Opinión

Rumbo al 13 de enero

El sector lechero acumuló inversiones y productividad, pero es castigado con un insostenible aumento de costos internos, ineficiencias y pasividad comercial.

 

Ing. Agr. Nicolás Lussich.

Los productores lecheros han dicho basta. Después de años de vértigo, con aumentos en las inversiones, las exportaciones y la producción, con vaivenes de mercado no aptos para cardíacos, con oportunidades que se abren y luego países que retraen su demanda por crisis económicas, hoy tienen más endeudamiento, menos precio y una rentabilidad comprometida. Y son muchos menos productores que antes.

Es una tremenda injusticia pues por su esfuerzo productivo han podido mejorar la calidad de vida miles de trabajadores, transportistas, comerciantes. A mi juicio, uno de los puntos más críticos de la situación es la pérdida de las industrias locales, arraigadas en pueblos y ciudades con las cuales compartían beneficios mutuos que ahora se pierden. Los casos de Ecolat en su momento, y ahora el de Pili, sumados a otros menos notorios, son pérdidas irrecuperables. Los uruguayos nos llenamos la boca -hace décadas- con el concepto de “descentralización”, pero cuando las papas queman, si te he visto no me acuerdo.

La lechería es un sector altamente competitivo en una economía con serios problemas de competitividad. Para entenderlo mejor: los lácteos -lo mismo que el arroz y varios otros rubros del agro- logran aumentos de productividad que son raros de ver en otros ámbitos. Muy por el contrario, muchos sectores de servicios (en los que el Estado tiene un rol clave) tienen baja productividad y avanzan lento (si es que lo hacen). Así, cuando el sector lechero tiene que instrumentar estrategias de crecimiento se da contra las paredes: no hay nuevos mercados abiertos, incorporar trabajadores idóneos es difícil y caro, y los precios externos bajan pero el dólar ni se entera, con subas modestas que no compensan, sobre todo cuando comparamos con la región.

La asamblea de productores de esta semana expresó además la indignación con la acumulación de promesas no cumplidas, de reconocimientos al “alto valor social del sector”, sin acciones que los respalden. Los productores saben que los mercados y precios fluctúan, que el clima a veces ayuda y otras veces complica; lo que no admiten es que se les quiera vender gato por liebre: las “ayudas” al sector han quedado minimizadas por la gravedad de la crisis. Y es posible que algunos programas sociales del gobierno que apuntan a mejorar las condiciones de los productores familiares sean injustamente subvalorados, tapados por la ola de reclamos por problemas más generales en la economía. Es que estos son graves y no se compensan con ayudas puntuales.

Aún en esta circunstancia difícil, hay argumentos para mantener la esperanza. La producción de leche combina tradición con modernidad, sencillez con sofisticación. Todo esto es clave para responder a los desafíos de una demanda creciente pero cambiante, que quiere saber más qué se produce y cómo se produce. Con consumidores cada vez más conscientes y preocupados por su salud y la del ambiente.

Reclamos. El sector está reclamando más devoluciones de impuestos, como tienen otros rubros exportadores. También reclaman -con total justificación- que Venezuela devuelva lo que debe: US$ 39 millones a Conaprole, la única empresa que ha quedado con cuentas por cobrar luego del polémico acuerdo de 2015. Además, quieren mejores condiciones financieras para sobrellevar el alto endeudamiento; ante la movida, el BROU ya anunció medidas en este sentido: refinanciaciones caso a caso y sin afectar la categoría crediticia. Algo es algo.
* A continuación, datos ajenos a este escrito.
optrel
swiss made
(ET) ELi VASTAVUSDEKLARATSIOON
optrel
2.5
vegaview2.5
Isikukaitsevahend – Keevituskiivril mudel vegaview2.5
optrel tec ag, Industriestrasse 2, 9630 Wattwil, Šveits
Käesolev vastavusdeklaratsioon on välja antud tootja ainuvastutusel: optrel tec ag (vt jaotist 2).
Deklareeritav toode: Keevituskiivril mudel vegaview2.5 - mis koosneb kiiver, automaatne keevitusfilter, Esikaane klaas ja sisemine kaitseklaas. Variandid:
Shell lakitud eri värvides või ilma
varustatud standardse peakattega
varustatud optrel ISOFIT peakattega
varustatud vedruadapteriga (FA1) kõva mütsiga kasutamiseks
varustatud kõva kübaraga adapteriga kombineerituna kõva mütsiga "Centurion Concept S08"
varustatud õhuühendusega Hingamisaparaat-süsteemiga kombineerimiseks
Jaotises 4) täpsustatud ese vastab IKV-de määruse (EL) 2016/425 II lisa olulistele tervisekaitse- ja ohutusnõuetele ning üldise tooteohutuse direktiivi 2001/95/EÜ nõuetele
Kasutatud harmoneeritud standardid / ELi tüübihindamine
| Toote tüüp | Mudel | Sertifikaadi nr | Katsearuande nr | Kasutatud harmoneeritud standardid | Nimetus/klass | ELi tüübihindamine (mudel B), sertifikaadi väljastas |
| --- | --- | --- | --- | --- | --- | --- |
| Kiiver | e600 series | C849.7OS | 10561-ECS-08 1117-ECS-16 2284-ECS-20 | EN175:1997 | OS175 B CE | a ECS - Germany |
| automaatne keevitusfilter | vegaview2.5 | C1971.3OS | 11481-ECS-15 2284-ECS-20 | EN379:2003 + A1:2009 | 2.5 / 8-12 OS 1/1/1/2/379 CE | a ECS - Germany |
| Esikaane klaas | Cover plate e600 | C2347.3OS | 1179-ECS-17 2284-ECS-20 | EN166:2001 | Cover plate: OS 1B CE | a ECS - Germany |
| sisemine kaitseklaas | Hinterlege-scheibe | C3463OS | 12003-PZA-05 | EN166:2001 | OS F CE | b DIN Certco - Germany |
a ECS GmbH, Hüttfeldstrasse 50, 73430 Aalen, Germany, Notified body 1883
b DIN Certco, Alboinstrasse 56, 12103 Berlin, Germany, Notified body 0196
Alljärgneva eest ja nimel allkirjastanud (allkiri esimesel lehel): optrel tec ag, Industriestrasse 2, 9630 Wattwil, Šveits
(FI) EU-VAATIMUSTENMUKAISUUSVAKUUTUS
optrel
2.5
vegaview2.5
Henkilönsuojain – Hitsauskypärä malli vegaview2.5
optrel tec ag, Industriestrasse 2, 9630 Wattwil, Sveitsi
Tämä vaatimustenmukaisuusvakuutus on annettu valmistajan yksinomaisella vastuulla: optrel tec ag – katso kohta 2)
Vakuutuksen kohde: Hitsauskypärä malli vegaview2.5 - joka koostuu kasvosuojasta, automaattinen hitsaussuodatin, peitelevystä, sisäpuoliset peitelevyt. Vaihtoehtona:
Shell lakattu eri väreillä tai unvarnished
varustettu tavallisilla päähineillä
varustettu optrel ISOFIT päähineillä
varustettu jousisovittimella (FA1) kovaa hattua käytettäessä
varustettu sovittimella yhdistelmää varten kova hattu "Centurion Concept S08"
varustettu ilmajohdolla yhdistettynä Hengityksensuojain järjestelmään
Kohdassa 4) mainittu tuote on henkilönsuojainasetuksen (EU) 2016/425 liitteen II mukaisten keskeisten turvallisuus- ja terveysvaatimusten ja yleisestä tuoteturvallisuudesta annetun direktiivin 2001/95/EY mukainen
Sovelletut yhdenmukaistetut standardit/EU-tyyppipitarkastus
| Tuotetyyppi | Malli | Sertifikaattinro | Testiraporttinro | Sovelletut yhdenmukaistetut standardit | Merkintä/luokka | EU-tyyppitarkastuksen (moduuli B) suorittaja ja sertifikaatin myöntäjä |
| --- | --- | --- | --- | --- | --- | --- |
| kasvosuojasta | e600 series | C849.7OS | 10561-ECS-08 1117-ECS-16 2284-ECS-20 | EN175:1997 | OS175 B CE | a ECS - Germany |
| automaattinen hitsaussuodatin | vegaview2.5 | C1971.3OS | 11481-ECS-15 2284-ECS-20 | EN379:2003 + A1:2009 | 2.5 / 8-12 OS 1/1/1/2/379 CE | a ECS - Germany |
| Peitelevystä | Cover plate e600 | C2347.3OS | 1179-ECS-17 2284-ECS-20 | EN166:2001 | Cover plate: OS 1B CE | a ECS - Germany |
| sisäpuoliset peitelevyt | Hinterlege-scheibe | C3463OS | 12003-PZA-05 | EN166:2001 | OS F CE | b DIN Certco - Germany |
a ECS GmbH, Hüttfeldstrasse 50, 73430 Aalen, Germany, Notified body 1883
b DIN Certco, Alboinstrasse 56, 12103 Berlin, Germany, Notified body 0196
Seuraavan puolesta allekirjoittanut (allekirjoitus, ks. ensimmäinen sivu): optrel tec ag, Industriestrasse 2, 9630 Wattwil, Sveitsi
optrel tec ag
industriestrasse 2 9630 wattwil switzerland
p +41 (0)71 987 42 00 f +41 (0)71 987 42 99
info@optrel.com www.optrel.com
Los productores emplazaron al gobierno para que dé más respuestas antes del próximo 13 de enero. Ese mismo día se cumplirán 20 años del inicio de la crisis más profunda que vivió el Uruguay en varias décadas. Un 13 de enero de 1999 Brasil devaluó drásticamente su moneda, dejando a nuestro país en situación crítica (Brasil era destino del 40% de las exportaciones totales), en lo que fue el preámbulo (el verdadero inicio) de la crisis de 2002. Lejos estamos de una situación como esa, pero hay una similitud que me preocupa: en aquel momento el gobierno uruguayo (del Dr. Sanguinetti) ignoró el trance, esperando que la inflación en Brasil emparejara los tantos, cosa que no ocurrió. Además era año electoral, y no era recomendable “hacer olas”.

El año que viene también es año electoral. Esperemos que aquella falta de capacidad de ver los problemas de fondo no se reitere. Sería muy costoso. Las soluciones no pueden esperar a las próximas elecciones. Ni para la lechería ni para el resto de la producción.